PH: The first time we went through a kind of open-source conversation with a big company was with Coca-Cola. We spent two weeks talking to them about how and why we should open source the project, and after the project was finished, we took the codes to build software for children on the autistic spectrum – then they saw that through open sourcing, the project had life, and, cynically I guess, they could capitalise on that. It’s that contradiction – if you give something away, you protect it a lot more. The concern from Coca-Cola was that another brand could take the code and use it, and we said, “If they did do that, that would be the greatest PR ever.”
CA: How is the work going with the Somantics software for children on the autistic spectrum?
PH: We’ve been working with our collaborator Dr. Wendy Keay Bright in Cardiff for the last couple of years, and it has been this kind of process of getting various sources of funding and then partnering that up with our commercial practice. The ‘Triptych’ project has been great for it, actually, because we have been able to experiment hugely with these Ultrabooks, and then we’ve been able to feed that directly into the latest version of our work, which is a continuation of the ‘Somantics’ project – we are creating these mirror interfaces that can be used not just as tools of self-expression but also for therapy.
The majority of our working projects often revolve around new software that we write, or new insights we have while playing with the software we have written.

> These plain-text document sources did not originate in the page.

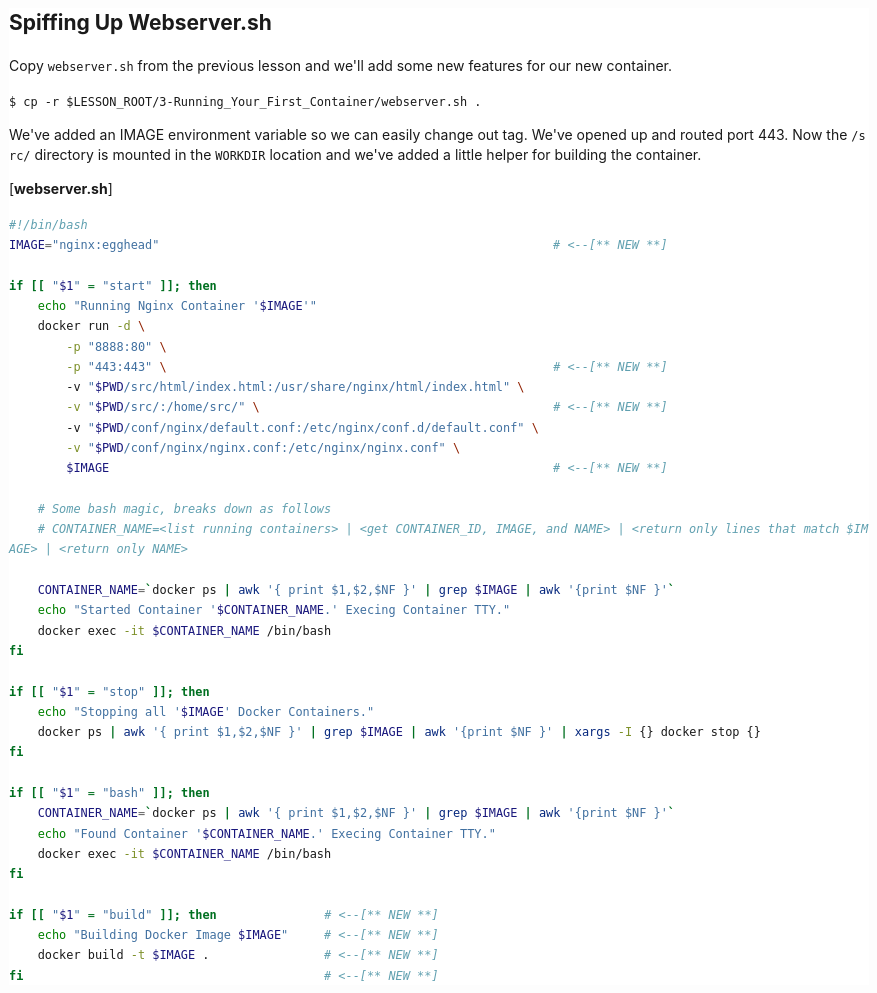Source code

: ##  Spiffing Up Webserver.sh
Copy `webserver.sh` from the previous lesson and we'll add some new features for our new container.

    $ cp -r $LESSON_ROOT/3-Running_Your_First_Container/webserver.sh .

We've added an IMAGE environment variable so we can easily change out tag. We've opened up and routed port 443. Now the
`/src/` directory is mounted in the `WORKDIR` location and we've added a little helper for building the container.

[**webserver.sh**]
```bash
#!/bin/bash
IMAGE="nginx:egghead"                                                       # <--[** NEW **]

if [[ "$1" = "start" ]]; then
    echo "Running Nginx Container '$IMAGE'"
    docker run -d \
        -p "8888:80" \
        -p "443:443" \                                                      # <--[** NEW **]
        -v "$PWD/src/html/index.html:/usr/share/nginx/html/index.html" \
        -v "$PWD/src/:/home/src/" \                                         # <--[** NEW **]
        -v "$PWD/conf/nginx/default.conf:/etc/nginx/conf.d/default.conf" \
        -v "$PWD/conf/nginx/nginx.conf:/etc/nginx/nginx.conf" \
        $IMAGE                                                              # <--[** NEW **]

    # Some bash magic, breaks down as follows
    # CONTAINER_NAME=<list running containers> | <get CONTAINER_ID, IMAGE, and NAME> | <return only lines that match $IMAGE> | <return only NAME>

    CONTAINER_NAME=`docker ps | awk '{ print $1,$2,$NF }' | grep $IMAGE | awk '{print $NF }'`
    echo "Started Container '$CONTAINER_NAME.' Execing Container TTY."
    docker exec -it $CONTAINER_NAME /bin/bash
fi

if [[ "$1" = "stop" ]]; then
    echo "Stopping all '$IMAGE' Docker Containers."
    docker ps | awk '{ print $1,$2,$NF }' | grep $IMAGE | awk '{print $NF }' | xargs -I {} docker stop {}
fi

if [[ "$1" = "bash" ]]; then
    CONTAINER_NAME=`docker ps | awk '{ print $1,$2,$NF }' | grep $IMAGE | awk '{print $NF }'`
    echo "Found Container '$CONTAINER_NAME.' Execing Container TTY."
    docker exec -it $CONTAINER_NAME /bin/bash
fi

if [[ "$1" = "build" ]]; then               # <--[** NEW **]
    echo "Building Docker Image $IMAGE"     # <--[** NEW **]
    docker build -t $IMAGE .                # <--[** NEW **]
fi                                          # <--[** NEW **]
```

The ideas always feed into education work, and more so now we are also starting to link up the businesses – for example Novatech are in the process of talking to us about how they can get involved with our autism work. We really like to try to get the bigger projects to not only finance the smaller projects, but also help us to discover new ways to explore.
JL: Some of our most creative breakthroughs we’ve had have been while we were working on ‘Somantics’ – it’s mind-blowing, on a conceptual level, to make software that affects someone’s brain. That’s extraordinary.
CA: What’s your next project?
PH: We think that broadcasting is an area that is fascinating, and are working on a few projects in that area right now. We are about to debut a new project for the Abandon Normal Devices festival tour. It will be a caravan and TV studio in one – ‘Caravideo’ (see what we did there?), which will broadcast all the activities from a convoy of caravans. We’ll be releasing the broadcast platform to the world, as with all our projects.